• _Document segment_:

Wooden roller coaster in Elysburg, Pennsylvania

Phoenix is a wooden roller coaster located at Knoebels Amusement Resort in Elysburg, Pennsylvania. It was moved to its current location in central Pennsylvania in 1985. Prior to its purchase and relocation to Knoebels, it operated under the name The Rocket at Playland Park in San Antonio, Texas.

==History==
Phoenix was designed and built by Herbert Paul Schmeck and Philadelphia Toboggan Coasters (PTC). It operated as "The Rocket" at Playland Park in San Antonio, Texas from 1947 until the park's closure in 1980. At its opening, The Rocket was hailed as "the largest roller coaster in the world", with 3,200 feet of track and a 78-foot lift hill. Knoebels purchased the ride in 1984 and dismantled it starting in January 1985. As there were no blueprints to work with, each individual board was numbered and cataloged on site.

==Ride experience==
The ride features two PTC trains, one yellow and one orange, each capable of accommodating 24 passengers. The trains feature buzz bars as a form of restraint, and do not feature seatbelts. After being dispatched, the train takes a sharp right turn as it exits the station and enters a dark tunnel. Upon reaching the end of the tunnel, the train ascends the 78-foot lift hill. After reaching the top of the lift hill, the train drops down a 72-foot initial descent before entering the first turnaround.

Following a leftward turn, the train descends to ground level and traverses two smaller airtime hills before ascending into the second turnaround. Now running parallel to the lift hill, the train descends another drop, and hits a double-up, followed immediately afterwards by a double-down. The train then rises up into a final turnaround, wrapping around the outer side of the initial turnaround's structure. Subsequently, the train traverses a series of four consecutive bunny airtime hills before hitting the brake run, making a right hand turn to return to the station.

• _Supplied records_:
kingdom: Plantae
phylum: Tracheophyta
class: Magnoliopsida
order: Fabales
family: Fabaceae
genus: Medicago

---

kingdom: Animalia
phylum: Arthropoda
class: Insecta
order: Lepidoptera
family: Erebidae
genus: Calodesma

---

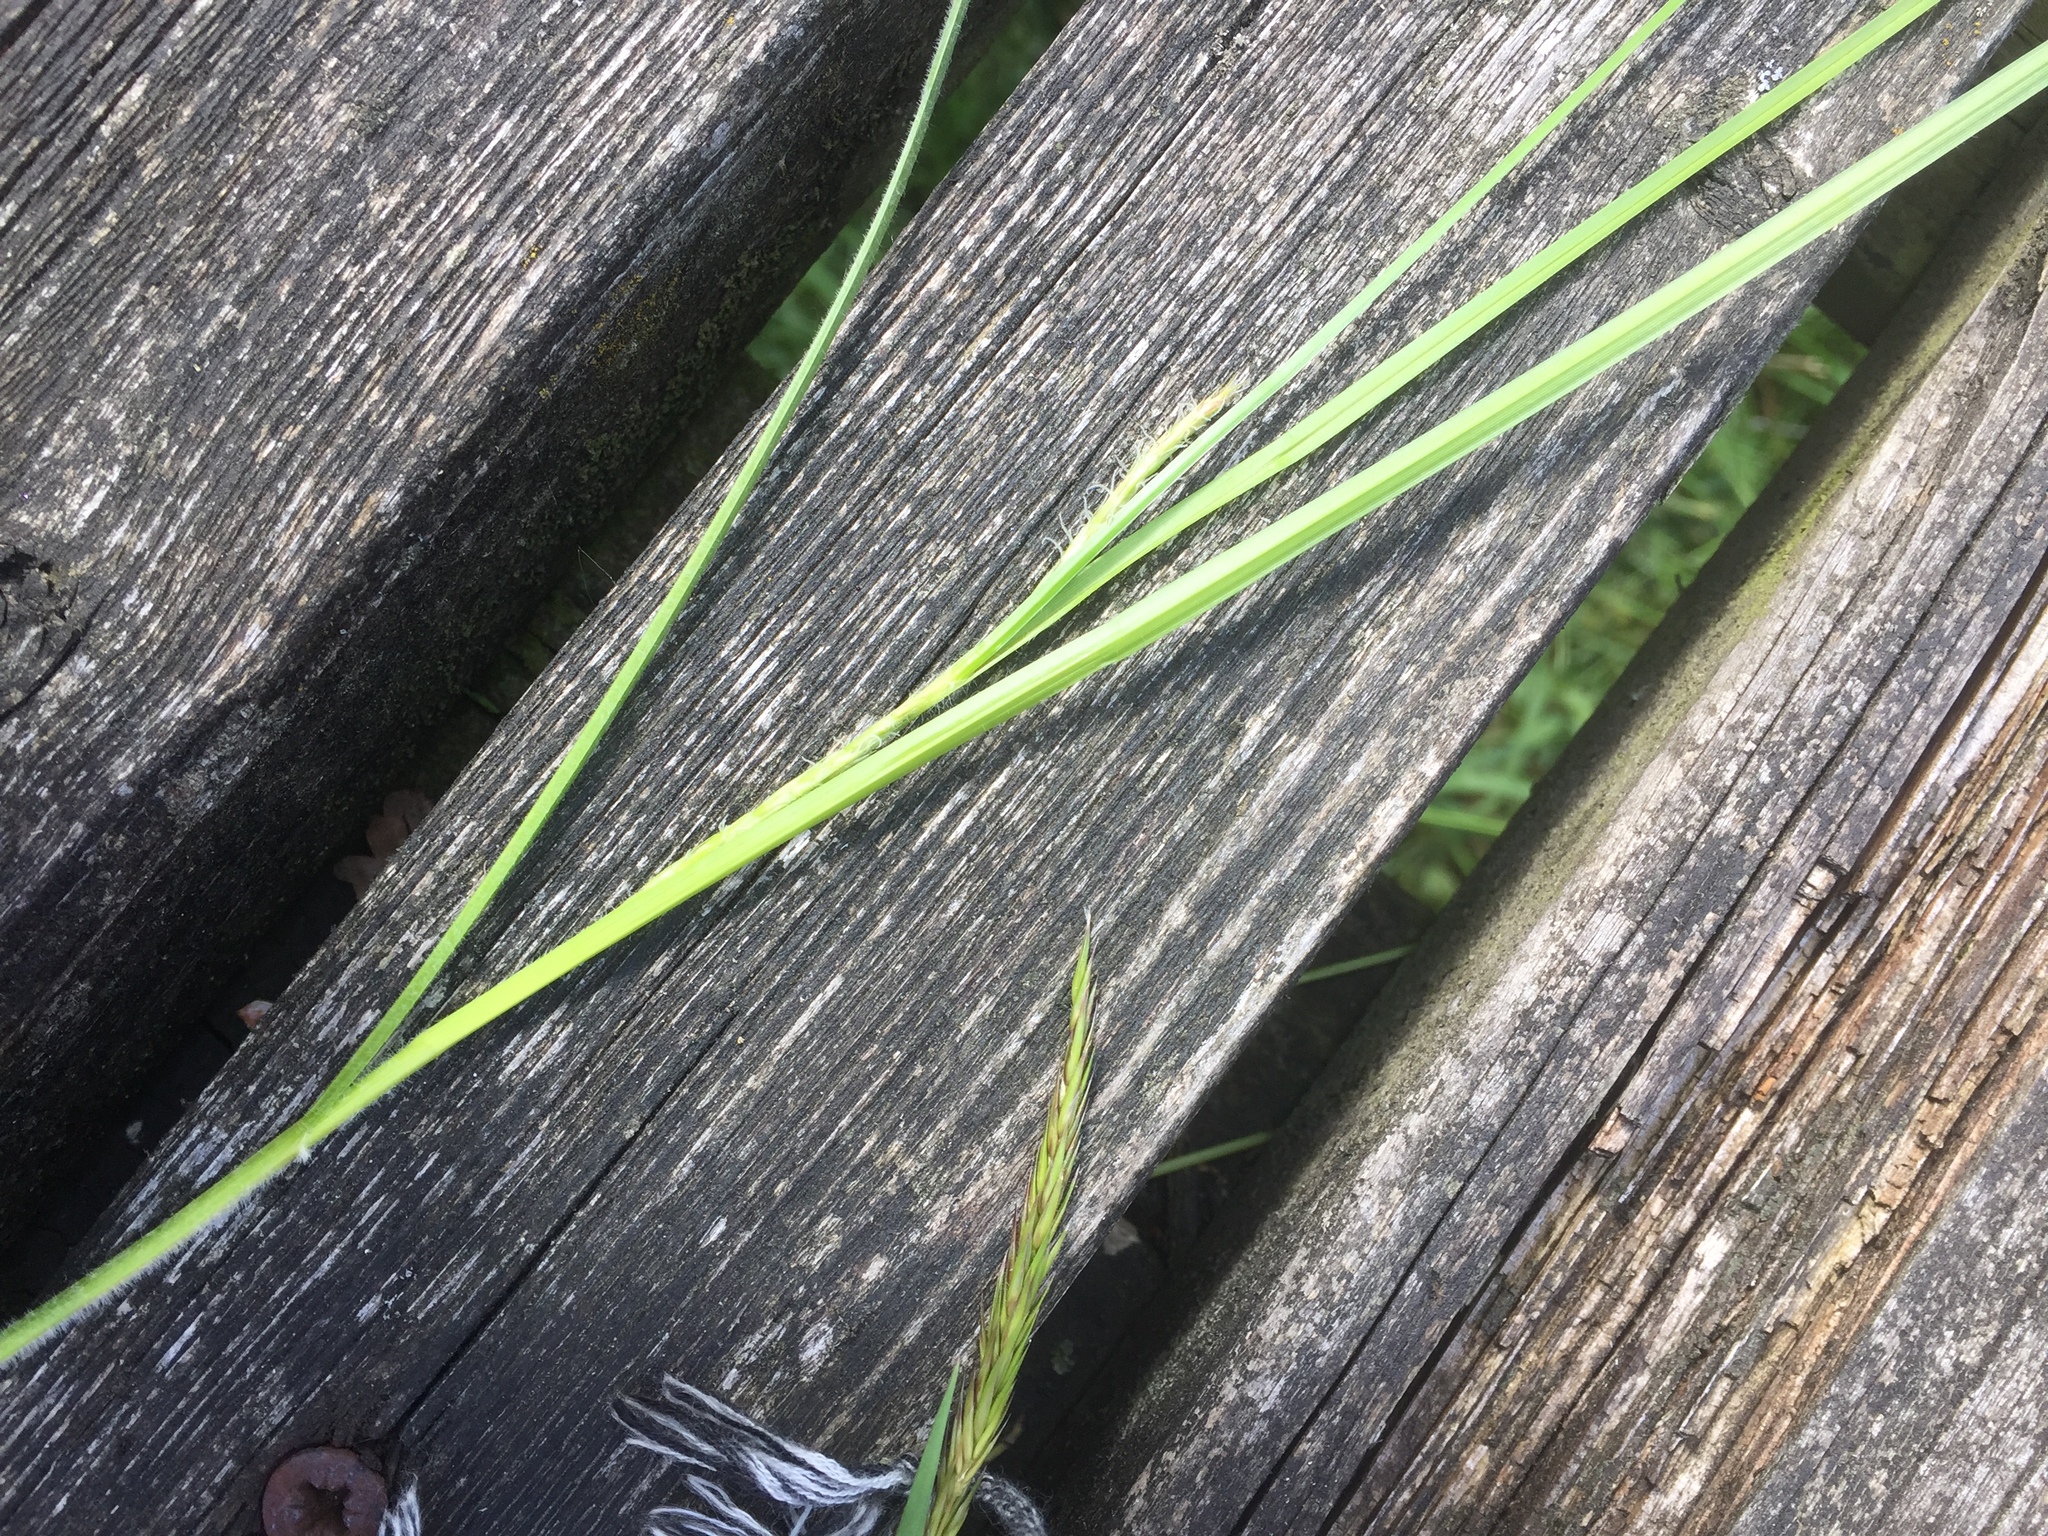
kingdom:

• _Required tasks_:
1: Answer these questions about the Phoenix roller coaster text, one line each:
(a) Under what name did the ride operate at Playland Park?
(b) How many passengers can each train hold?
(c) How long is the initial descent after the lift hill?
2: Give a two-sentence summary of the Phoenix roller coaster text.
The listing is separate material with no connection to the text.

• _Expected results_:
1:
(a) The Rocket
(b) 24
(c) 72 feet

2: Phoenix is a wooden roller coaster at Knoebels Amusement Resort in Elysburg, Pennsylvania, designed and built by Herbert Paul Schmeck and Philadelphia Toboggan Coasters. It operated as The Rocket at Playland Park in San Antonio, Texas, from 1947 until 1980, and Knoebels bought it in 1984 and moved it to central Pennsylvania in 1985.